Цитологическая картина перитонеальной жидкости у животных 4-й серии характеризовалась на 1-е сутки явным повышением в ней плотности нейтрофильных гранулоцитов (рис. 3, г). Но после 3-х суток отмечалось их неуклонное снижение, которое подтверждало дальнейшее распространение гнойного процесса, прогрессирование перитонита и нарастание интоксикации. На этом фоне снижалась фагоцитарная активность лейкоцитов. В перитонеальных мазках определялись дистрофические лейкоциты с множеством не переваренных микроорганизмов (рис. 3, г). На 1-е сутки количество деструктивных клеток и эозинофильных лейкоцитов увеличивалось более чем в 10 раз. На 2-е сутки доля деструктивных клеток составляло более 20 %, фибробластов – около 8,5 % (в 1-й серии на данный срок доля первых составляла 5,4 %, а фибробластов – всего лишь 1,2 %, во 2 серии – соответственно 10 % и 7,3 %).
 а) 1-я серия |  б) 2-я серия |
 в) 3-я серия |  г) 4-я серия |
Рис. 3. Цитологическая картина перитонеальной жидкости у крыс опытной группы на 2-е сутки экспериментов.

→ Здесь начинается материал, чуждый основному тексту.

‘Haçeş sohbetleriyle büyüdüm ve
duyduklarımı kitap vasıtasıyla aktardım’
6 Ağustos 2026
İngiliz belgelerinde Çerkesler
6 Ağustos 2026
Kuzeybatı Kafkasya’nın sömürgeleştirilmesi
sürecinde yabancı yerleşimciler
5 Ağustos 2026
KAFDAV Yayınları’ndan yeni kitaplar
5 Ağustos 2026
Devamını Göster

Окраска по Романовскому-Гимза в нашей модификации. Увел.: х600.
Таким образом, изменения состава клеток и их плотности в перитонеальном экссудате, отчетливо коррелировали с тяжестью воспалительного процесса, что свидетельствовало о наименьшей выраженности его у крыс 1-й серии. При этом в 1-й и 3-й сериях более характерна была реакция мононуклеарных фагоцитов (рис. 3, а, в). Внутри макрофагов и нейтрофилов обнаруживались набухшие микроорганизмы в стадии переваривания. В цитоплазме отдельных макрофагов видны были фагоцитированные нейтрофильные лейкоциты и обломки клеток, что указывало на их высокую функциональную активность. В 1-й серии на 1-е сутки эксперимента иногда определялись внеклеточные скопления микроорганизмов, а в последующие сроки этого не наблюдалось. Во 2-й и 3-й сериях скопления микроорганизмов находили до 3-х, на отдельных препаратах – до 7-х суток, а в 4-й серии – во все сроки наблюдений.

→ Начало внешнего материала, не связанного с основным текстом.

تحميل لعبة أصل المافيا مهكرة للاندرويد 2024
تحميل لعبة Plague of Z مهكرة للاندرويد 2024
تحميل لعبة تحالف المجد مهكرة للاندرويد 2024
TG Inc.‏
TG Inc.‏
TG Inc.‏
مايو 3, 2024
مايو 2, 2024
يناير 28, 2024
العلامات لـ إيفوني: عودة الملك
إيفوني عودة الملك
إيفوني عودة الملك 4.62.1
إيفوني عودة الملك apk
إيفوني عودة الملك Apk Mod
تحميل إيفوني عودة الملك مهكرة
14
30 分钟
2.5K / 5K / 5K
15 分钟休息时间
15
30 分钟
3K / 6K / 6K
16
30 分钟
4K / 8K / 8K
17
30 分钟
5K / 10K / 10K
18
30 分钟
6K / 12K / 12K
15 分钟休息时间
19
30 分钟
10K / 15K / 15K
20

Выраженность спаечного процесса в сериях опытов росла пропорционально увеличению количества фибробластов в перитонеальной жидкости, что в наибольшей степени выражено было также в 4-й серии. Напротив, в 1-й (особенно) и 3-й сериях количество фибробластов было значительно меньше. Вместе с тем, в этих сериях отмечалось повышение числа макрофагов (перфторофагов), которые активно фагоцитировали детрит и микроорганизмы, кроме того, сдерживали миграцию фибробластов, тем самым, возможно, и развитие спаечного процесса.
Морфологическая гистоструктура стенки тонкой кишки (рис. 4, а) и брыжеечных лимфатических узлов после введения озонированного перфторана отличалась от картины животных других серий тем, что во все сроки деструктивные изменения в тканях были выражены значительно меньше, и уже к 14-м суткам картина была близка к гистоструктуре животных контрольной группы.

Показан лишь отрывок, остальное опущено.